O eco doce da manhã

Terça-feira, 2 de Setembro de 1975

A manhã iniciou devagar, como quem espreguiça os braços depois de um sonho morno. O ar parecia lavado, cheio daquele silêncio que Setembro traz quando ainda não decidiu se é verão ou promessa de outono. Saí sem destino certo, permiti deixar que os passos me levassem — e foram eles, os passos, que me deram a surpresa.

A Dila vinha pela estrada acima, distraída com qualquer coisa que não cheguei a perceber. Quando me viu, fez aquele sorriso pequeno, quase envergonhado, como se o dia tivesse acabado de melhorar sem pedir licença.

Ah… és tu. — disse ela, com um brilho que lhe fugiu para os olhos antes de fugir para a boca.

Sou eu, sim — respondi, a tentar fazer de conta que não me faltou um bocadinho de ar. — Está tudo bem contigo?

Ela aproximou-se, não muito, só o suficiente para parecer que queria estar ali.

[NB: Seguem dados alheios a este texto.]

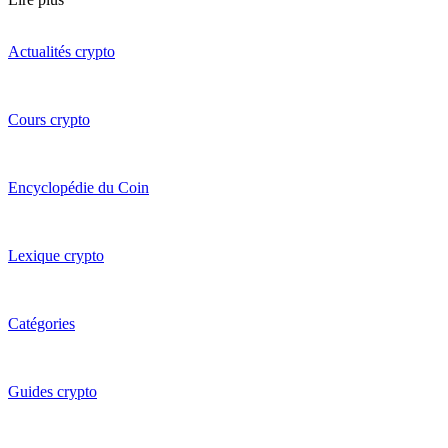
Actualités crypto
Cours crypto
Encyclopédie du Coin
Lexique crypto
Catégories
Guides crypto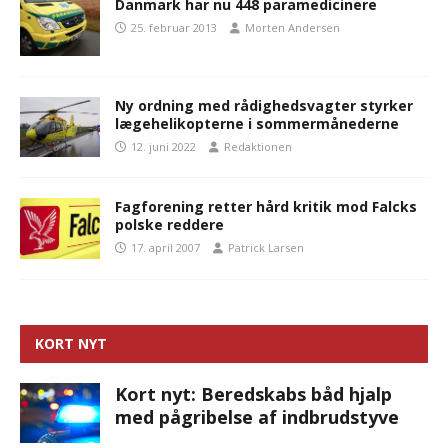
Danmark har nu 448 paramedicinere
25. februar 2013
Morten Andersen
Ny ordning med rådighedsvagter styrker
lægehelikopterne i sommermånederne
12. juni 2022
Redaktionen
Fagforening retter hård kritik mod Falcks
polske reddere
17. april 2007
Patrick Larsen
KORT NYT
Kort nyt: Beredskabs båd hjalp
med pågribelse af indbrudstyve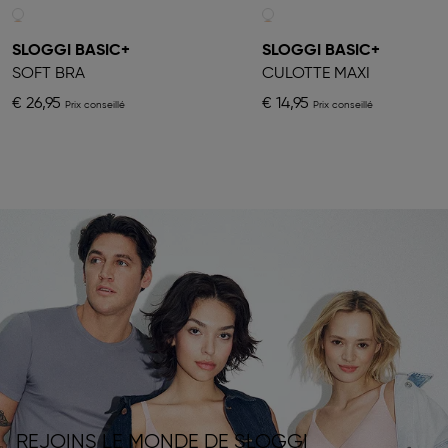
SLOGGI BASIC+
SLOGGI BASIC+
SOFT BRA
CULOTTE MAXI
€ 26,95
€ 14,95
REJOINS LE MONDE DE SLOGGI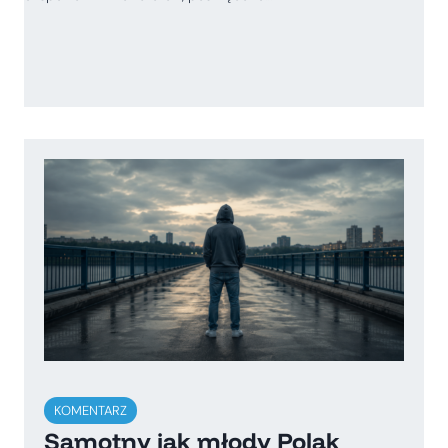
KOMENTARZ
Samotny jak młody Polak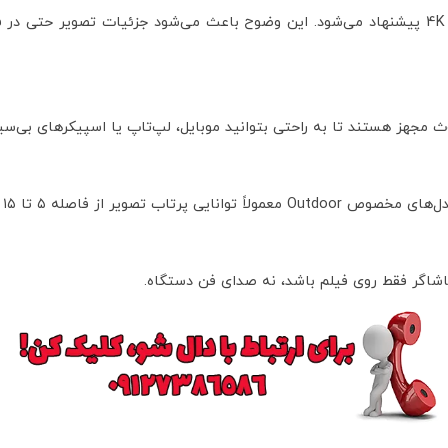
از فاصله ۵ تا ۱۵ متری را دارند.
شاگر فقط روی فیلم باشد، نه صدای فن دستگاه.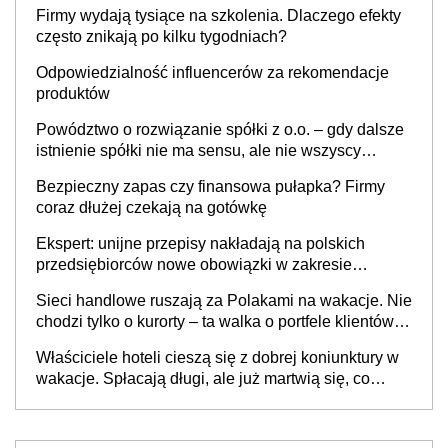
to nie wdrożenie AI w firmie
Firmy wydają tysiące na szkolenia. Dlaczego efekty
często znikają po kilku tygodniach?
Odpowiedzialność influencerów za rekomendacje
produktów
Powództwo o rozwiązanie spółki z o.o. – gdy dalsze
istnienie spółki nie ma sensu, ale nie wszyscy
wspólnicy są tego zdania
Bezpieczny zapas czy finansowa pułapka? Firmy
coraz dłużej czekają na gotówkę
Ekspert: unijne przepisy nakładają na polskich
przedsiębiorców nowe obowiązki w zakresie
opakowań
Sieci handlowe ruszają za Polakami na wakacje. Nie
chodzi tylko o kurorty – ta walka o portfele klientów
dzieje się także tam, gdzie wielu spędzi urlop po
Właściciele hoteli cieszą się z dobrej koniunktury w
cichu
wakacje. Spłacają długi, ale już martwią się, co
będzie jesienią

Mais ou menos. Ontem, à noite, ouvimos barulho do lado de fora de minha casa… — começou, baixando um pouco a voz, como se contasse um segredo roubado. — A minha mãe disse logo que devia haver alguém às uvas.

Não resisti.

Bom, se fosse eu, tinhas visto um vulto elegante, discreto, um verdadeiro artista das uvas… — disse, a fingir gravidade. — Mas infelizmente estava a dormir. Sou inocente.

Ela riu-se, um riso rápido, leve, que me acertou mesmo no centro do peito.

Eu pensei logo que não devia ser nada de especial. Mas fiquei com aquela curiosidade… sabes como é...

Sei. — respondi, com mais ternura do que coragem. — E se algum dia eu decidir ir às uvas, prometo avisar antes com pompa e circunstância. Não quero causar alarme na tua família.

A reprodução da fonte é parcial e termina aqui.